__HOW TO COMPLETE THIS TASK__: Please return every record exactly as written, leaving out the pictures.

Records from a dataset:
[Start of section]

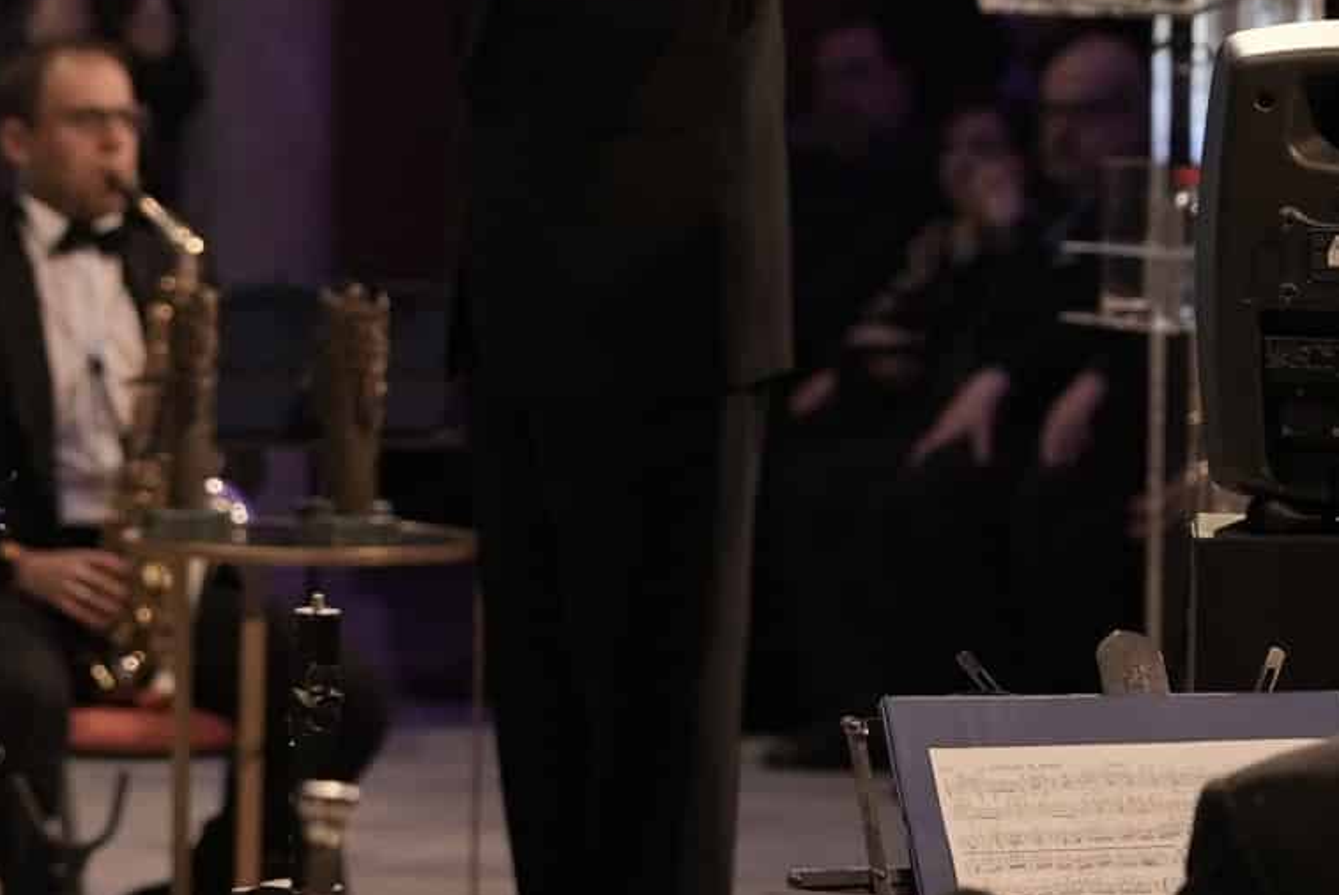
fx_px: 7295
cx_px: 423
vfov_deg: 7.0
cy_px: -106
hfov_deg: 10.5
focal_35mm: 196
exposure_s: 1/200
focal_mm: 70
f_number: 2.8
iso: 1600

[End of section]

__ANSWER BOX__:
fx_px: 7295
cx_px: 423
vfov_deg: 7.0
cy_px: -106
hfov_deg: 10.5
focal_35mm: 196
exposure_s: 1/200
focal_mm: 70
f_number: 2.8
iso: 1600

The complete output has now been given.